2014年4月29日 前立腺肥大症について
前立腺は男性特有の臓器で精液の一部を作る組織です。
膀胱の出口に尿道を取り囲むようにあり年齢とともに前立腺の内腺という組織が大きくなることが
あります。
前立腺の尿道に面した部分(内腺)が腫れてその結果尿道が圧迫され、尿が出にくくなる状態が
前立腺肥大症です。
前立腺肥大症は、年齢と深い関係にあり40・50代で症状が出始め60歳を過ぎると半数以上の人が夜間頻尿と放尿力低下を訴え65歳前後で治療を開始する人が多くなります。

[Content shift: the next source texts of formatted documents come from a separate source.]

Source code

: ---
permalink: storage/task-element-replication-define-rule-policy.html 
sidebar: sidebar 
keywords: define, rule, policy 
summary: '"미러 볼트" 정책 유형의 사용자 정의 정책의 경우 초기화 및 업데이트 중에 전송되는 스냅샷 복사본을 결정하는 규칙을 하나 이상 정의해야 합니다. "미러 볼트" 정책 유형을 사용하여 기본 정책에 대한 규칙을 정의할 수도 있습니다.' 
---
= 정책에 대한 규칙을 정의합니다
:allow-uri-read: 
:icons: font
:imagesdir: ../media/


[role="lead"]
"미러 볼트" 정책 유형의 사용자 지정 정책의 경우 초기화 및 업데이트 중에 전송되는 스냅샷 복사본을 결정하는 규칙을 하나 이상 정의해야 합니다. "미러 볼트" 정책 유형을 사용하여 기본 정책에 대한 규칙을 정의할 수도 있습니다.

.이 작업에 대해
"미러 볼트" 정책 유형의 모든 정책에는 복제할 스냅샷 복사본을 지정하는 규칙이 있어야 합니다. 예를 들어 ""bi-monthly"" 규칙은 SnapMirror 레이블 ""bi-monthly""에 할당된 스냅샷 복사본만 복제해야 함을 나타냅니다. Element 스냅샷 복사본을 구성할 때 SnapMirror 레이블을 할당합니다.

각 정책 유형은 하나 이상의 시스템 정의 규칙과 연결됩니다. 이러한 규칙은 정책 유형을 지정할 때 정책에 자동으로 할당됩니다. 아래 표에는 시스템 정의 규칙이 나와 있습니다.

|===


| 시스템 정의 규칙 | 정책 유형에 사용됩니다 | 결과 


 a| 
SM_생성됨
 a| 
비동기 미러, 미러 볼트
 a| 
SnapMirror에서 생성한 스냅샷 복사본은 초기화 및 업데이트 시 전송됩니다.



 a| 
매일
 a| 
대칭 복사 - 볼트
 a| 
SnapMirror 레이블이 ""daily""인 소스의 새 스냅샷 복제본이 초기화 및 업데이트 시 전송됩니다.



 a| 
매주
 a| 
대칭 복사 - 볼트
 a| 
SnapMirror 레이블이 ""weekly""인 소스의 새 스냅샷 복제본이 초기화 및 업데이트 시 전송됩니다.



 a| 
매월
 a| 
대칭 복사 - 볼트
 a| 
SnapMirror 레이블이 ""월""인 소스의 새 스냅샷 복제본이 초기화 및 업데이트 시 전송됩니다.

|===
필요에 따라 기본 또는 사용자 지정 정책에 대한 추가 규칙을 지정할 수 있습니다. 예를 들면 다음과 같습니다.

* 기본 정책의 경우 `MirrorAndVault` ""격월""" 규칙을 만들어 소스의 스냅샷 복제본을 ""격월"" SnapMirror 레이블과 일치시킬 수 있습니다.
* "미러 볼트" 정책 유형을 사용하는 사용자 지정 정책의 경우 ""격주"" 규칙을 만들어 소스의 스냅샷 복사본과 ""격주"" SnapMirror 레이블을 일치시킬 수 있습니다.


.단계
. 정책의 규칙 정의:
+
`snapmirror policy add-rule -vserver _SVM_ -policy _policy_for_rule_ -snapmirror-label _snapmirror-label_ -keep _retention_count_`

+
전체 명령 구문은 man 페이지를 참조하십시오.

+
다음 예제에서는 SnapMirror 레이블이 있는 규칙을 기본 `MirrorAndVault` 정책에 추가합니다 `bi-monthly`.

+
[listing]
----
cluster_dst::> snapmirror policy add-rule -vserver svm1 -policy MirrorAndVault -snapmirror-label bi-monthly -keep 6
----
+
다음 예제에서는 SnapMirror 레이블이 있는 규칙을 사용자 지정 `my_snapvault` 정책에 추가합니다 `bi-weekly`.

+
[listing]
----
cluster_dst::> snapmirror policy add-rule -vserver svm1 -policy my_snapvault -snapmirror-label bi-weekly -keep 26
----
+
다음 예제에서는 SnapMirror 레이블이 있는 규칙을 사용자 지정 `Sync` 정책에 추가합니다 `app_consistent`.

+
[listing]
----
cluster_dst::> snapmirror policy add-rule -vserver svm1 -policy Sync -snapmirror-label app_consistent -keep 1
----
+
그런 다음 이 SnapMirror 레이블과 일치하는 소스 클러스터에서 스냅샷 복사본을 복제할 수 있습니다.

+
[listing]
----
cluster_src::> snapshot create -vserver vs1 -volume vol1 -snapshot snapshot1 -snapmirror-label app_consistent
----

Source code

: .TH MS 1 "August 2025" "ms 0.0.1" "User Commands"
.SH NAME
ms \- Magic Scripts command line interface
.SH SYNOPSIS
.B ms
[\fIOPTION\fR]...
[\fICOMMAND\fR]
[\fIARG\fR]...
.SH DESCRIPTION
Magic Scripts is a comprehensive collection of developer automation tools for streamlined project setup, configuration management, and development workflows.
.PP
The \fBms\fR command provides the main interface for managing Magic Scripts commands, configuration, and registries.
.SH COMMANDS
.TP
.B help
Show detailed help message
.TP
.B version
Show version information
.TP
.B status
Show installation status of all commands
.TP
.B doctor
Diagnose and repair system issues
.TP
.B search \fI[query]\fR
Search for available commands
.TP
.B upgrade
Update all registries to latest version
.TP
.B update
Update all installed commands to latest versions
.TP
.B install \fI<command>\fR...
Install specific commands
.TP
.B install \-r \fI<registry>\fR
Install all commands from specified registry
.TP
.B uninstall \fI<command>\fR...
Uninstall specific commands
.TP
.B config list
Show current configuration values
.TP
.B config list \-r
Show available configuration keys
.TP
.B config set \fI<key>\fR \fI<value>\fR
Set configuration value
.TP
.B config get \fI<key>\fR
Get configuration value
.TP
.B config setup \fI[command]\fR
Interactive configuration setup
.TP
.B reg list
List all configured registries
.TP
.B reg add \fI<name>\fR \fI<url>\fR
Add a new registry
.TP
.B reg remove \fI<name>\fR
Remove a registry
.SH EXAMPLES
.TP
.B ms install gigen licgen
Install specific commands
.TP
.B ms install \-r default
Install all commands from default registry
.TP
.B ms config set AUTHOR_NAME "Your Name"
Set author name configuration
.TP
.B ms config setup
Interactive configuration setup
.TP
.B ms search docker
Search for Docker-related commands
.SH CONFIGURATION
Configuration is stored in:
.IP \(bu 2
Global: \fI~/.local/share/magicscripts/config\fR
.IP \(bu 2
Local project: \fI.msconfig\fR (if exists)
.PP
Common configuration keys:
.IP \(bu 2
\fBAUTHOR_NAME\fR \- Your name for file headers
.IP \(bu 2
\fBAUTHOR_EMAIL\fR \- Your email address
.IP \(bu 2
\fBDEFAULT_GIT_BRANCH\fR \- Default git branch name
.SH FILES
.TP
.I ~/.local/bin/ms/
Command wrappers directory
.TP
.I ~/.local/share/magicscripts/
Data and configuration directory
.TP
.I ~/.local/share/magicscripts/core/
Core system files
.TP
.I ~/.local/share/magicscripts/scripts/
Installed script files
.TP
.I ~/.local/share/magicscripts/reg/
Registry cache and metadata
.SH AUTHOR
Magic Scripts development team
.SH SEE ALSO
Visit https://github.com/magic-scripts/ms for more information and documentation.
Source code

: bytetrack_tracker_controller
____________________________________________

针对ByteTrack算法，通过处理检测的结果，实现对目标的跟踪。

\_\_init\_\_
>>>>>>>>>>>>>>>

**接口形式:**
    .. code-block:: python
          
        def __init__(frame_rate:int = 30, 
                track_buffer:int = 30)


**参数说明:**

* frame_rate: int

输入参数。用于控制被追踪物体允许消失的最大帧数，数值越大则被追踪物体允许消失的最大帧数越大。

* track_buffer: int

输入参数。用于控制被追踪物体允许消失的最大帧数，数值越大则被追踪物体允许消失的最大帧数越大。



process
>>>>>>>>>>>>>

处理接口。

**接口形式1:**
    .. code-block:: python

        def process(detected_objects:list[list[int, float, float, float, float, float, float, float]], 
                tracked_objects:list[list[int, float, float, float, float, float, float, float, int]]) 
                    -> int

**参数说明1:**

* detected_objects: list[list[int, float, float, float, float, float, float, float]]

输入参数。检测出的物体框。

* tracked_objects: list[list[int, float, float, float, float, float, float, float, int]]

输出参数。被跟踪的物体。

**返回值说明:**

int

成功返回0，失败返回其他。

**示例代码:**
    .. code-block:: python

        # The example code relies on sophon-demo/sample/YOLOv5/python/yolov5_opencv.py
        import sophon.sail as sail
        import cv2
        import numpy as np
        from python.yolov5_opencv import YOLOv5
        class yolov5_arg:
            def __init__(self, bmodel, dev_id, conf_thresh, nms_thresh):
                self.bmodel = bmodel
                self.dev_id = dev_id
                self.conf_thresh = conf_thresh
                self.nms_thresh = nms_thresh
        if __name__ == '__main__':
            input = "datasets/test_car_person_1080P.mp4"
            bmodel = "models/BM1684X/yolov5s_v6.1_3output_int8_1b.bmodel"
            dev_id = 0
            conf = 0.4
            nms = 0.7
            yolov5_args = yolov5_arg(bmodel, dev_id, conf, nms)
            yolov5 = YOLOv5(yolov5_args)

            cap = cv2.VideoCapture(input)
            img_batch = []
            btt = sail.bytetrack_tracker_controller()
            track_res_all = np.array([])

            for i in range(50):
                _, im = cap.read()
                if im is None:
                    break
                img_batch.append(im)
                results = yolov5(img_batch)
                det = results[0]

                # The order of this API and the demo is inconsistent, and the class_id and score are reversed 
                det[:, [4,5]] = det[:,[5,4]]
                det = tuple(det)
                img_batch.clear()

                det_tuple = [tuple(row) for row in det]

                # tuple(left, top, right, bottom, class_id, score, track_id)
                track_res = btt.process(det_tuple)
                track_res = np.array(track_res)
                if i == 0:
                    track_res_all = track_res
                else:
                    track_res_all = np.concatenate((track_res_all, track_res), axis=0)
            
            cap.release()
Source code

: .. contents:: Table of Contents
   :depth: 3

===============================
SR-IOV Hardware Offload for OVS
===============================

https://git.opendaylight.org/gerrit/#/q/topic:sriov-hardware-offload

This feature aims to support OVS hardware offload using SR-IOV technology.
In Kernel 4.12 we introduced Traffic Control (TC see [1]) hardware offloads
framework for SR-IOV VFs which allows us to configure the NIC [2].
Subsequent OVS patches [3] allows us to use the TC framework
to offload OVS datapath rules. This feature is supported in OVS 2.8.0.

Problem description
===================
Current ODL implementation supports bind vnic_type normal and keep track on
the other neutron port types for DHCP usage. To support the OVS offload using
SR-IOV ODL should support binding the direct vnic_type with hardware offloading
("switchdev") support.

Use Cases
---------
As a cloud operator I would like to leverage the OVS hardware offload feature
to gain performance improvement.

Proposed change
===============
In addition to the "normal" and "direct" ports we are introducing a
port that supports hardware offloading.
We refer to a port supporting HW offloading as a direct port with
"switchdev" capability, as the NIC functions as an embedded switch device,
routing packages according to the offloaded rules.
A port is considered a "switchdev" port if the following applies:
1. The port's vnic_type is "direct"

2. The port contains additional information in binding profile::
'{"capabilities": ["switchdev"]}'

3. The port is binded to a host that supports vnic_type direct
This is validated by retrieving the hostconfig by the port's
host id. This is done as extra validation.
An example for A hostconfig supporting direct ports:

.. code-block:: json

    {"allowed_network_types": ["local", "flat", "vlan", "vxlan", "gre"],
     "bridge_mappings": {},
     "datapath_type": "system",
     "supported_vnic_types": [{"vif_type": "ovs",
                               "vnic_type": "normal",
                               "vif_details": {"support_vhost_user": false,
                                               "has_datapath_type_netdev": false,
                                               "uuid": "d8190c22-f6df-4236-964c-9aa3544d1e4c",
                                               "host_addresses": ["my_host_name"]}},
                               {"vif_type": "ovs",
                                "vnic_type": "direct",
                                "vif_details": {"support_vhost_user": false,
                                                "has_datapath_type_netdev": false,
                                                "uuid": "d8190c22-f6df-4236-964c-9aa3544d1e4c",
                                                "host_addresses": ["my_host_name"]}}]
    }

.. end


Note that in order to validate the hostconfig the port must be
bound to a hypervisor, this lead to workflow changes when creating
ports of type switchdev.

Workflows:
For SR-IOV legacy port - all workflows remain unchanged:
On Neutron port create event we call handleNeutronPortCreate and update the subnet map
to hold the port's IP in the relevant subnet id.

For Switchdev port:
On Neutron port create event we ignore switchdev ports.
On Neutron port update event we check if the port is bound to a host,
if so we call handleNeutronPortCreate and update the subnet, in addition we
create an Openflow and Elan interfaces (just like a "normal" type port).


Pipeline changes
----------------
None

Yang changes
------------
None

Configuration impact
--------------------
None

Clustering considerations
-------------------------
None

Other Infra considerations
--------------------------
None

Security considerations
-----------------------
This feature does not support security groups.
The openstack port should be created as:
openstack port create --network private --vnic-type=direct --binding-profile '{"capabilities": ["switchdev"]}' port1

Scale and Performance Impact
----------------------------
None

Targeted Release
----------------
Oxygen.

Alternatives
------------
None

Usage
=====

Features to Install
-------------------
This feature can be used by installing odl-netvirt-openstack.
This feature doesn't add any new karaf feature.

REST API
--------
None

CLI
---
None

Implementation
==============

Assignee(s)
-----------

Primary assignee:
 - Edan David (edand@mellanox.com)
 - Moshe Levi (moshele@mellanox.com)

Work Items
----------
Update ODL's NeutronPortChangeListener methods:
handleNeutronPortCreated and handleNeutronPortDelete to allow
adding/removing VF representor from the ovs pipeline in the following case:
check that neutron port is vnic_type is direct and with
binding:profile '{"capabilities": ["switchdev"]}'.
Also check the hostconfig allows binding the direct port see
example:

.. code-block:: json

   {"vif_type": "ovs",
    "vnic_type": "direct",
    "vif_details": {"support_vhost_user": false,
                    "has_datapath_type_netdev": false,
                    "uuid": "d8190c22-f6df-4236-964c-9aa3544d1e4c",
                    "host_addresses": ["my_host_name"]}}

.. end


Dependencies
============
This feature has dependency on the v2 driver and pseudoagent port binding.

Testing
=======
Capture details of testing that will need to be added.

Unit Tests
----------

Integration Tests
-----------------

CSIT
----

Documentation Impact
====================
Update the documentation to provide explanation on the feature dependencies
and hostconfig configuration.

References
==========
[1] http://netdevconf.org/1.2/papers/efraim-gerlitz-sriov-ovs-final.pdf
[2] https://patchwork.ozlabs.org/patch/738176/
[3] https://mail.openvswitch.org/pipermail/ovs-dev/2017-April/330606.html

80歳までには80%の人が前立腺肥大症になるとみられています。
前立腺肥大症は、食生活の欧米化等の要因により年々増加傾向にあります。
(厚生統計協会「患者調査」より)
◆前立腺肥大症の症状
Ⅰ期段階
夜おしっこで起きる。
排尿に多少時間かかかる。
残尿はない
Ⅱ期段階
排尿障害がつよくなり排尿後に残尿がある。
時に尿が止まってしまう。
Ⅲ期段階
尿でない。(尿閉)
大量の残尿が発生し、漏れてくる。
腎臓の機能に障害を与えることになります。
◆前立腺肥大症の検査
直腸診 (触診)
肛門から指を入れての診察です。
がんとの鑑別にも必要となります。
血液検査(血清PSA値の測定)
前立腺がんとの鑑別のために必要となります。
尿流量測定/残尿測定
尿の出る勢いと残尿量を測定します。
超音波(エコー)検査
前立腺の大きさを測定します。
尿路造影検査
上記症状の「Ⅱ期段階/Ⅲ期段階」が疑われる場合に行います。
◆前立腺肥大症の手術
経尿道的前立腺切除術 (TURP)
尿道から特殊な電気メスで腫れた前立腺の組織を切除します。
レーザによる前立腺摘出術 (HoLEP)
レーザを使用し、腫れた前立腺を摘出する方法
◆HoLEPの手術とは
特徴
出血が少なく、術後の電解質バランスのくずれも無く、安全な手術です。
前立腺の全体を核出するため、残存腺腫がほとんど無くなるため、
再発がほとんどありません。
内視鏡の手術後は尿道を確保するため、管を入れて排尿を助ける処置が行われますが、その管が短期間で抜去することが可能です。
術式
①肥大した前立腺の内膜と外膜の境目にホルミウム・ヤグレーザーを
照射し、内膜のみをくりぬくように核出します。
②核出した内膜を、膀胱内に移動させます。
③前立腺組織をお全て膀胱内に移動させた後、モーセレーターという
機器を用いて、前立腺組織を細かく切断しながら吸引し、体外に
排出します。
HoLEPとTURPの比較
以前より前立腺肥大症の術式で「TURP」という術式があります。
内視鏡を尿道から通して、電気メスで尿道側から前立腺の組織を少しずつ切り取る術式です。
前立腺をみかんに例えると下記の図のようになります。
患者様の病状に合わせて、HoLEPかTURPを選択し治療を行います。
◆その他の治療
薬物治療法
前立腺部の神経に作用して排尿状態を改善する薬、植物製剤などで治療します。
高温度療法
前立腺部を50度で一時的に加熱する方法です。